Toad Stone Studio and the richly detailed art of Will Tuthill feature traditional hand-pulled prints created with antique or ancient tools, techniques and materials. Lithographs are painstakingly drawn on Bavarian Limestone and hand printed on acid-free cotton rag papers using a century old Fuchs & Lang press of wood and cast iron. Japanese Woodblock Prints are created, as in antiquity, by gracefully carving images in relief on woodblocks subsequently used to print layers of color with simple hand-made tools on hand-made papers. Other printmaking methods, including etching and engraving, are employed using traditional materials and tools such as metal plates and hand-cranked presses. Will Tuthill holds degrees in Fine Art and Science. His work is in the collection of the Corcoran Gallery of Art in Washington, D.C., the Hawaii State Foundation for Culture and the Arts and private collections in the U.S. and abroad. Will Tuthill’s work has been shown at the Corcoran Gallery of Art and many juried exhibitions nationally and internationally. Each October, the artist’s Toad Stone Studio is open to the public during the annual Great Falls Studios art tour.
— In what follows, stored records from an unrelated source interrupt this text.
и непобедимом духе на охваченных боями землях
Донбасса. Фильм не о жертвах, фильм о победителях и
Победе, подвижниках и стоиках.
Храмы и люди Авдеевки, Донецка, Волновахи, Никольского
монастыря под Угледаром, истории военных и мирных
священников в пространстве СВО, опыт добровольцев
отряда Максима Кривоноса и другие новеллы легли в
FRIDAY SATURDAY & SUNDAY ACTIVITIES
Each day of the tour provides an opportunity to relax into the pace of times past at Toad Stone Studio where art, science and history converge for a weekend of aesthetic and intellectual stimulation. Live printmaking demonstrations. Hands-on printing activity for children and adults. Discussions. Artifacts. Toads. o Lithography: Witness the magical process of traditional stone lithography as the artist prints a hand-drawn image from Bavarian Limestone on a century-old, hand-cranked lithographic press. Demonstrations held daily. o Moku Hanga: Experience the simple grace of the ancient and subtle art of Japanese Woodblock Printing as the artist prints an original color image from hand-carved wood blocks. Demonstrations are ongoing throughout the tour. o Letterpress: Learn how books were once printed using individually hand-set letters. Pull the handle on an antique Vandercook tabletop proofing press circa 1931 to create a commemorative Studio Tour card. This activity is by request during the tour. o Stamping: You can make prints too! Use one of the oldest printmaking techniques to create your own bookmark from wooden stamps hand-carved by the artist. This activity is suitable for children and adults and is ongoing throughout the tour. o Minting Money: Learn the multi-step process used to print paper money and watch the artist use these techniques to print his own paper money. Demonstrations held daily. o More: Learn about the 4 main types of printmaking. See several types of hand-operated presses including the beautiful mini Halfwood press, a work of art itself.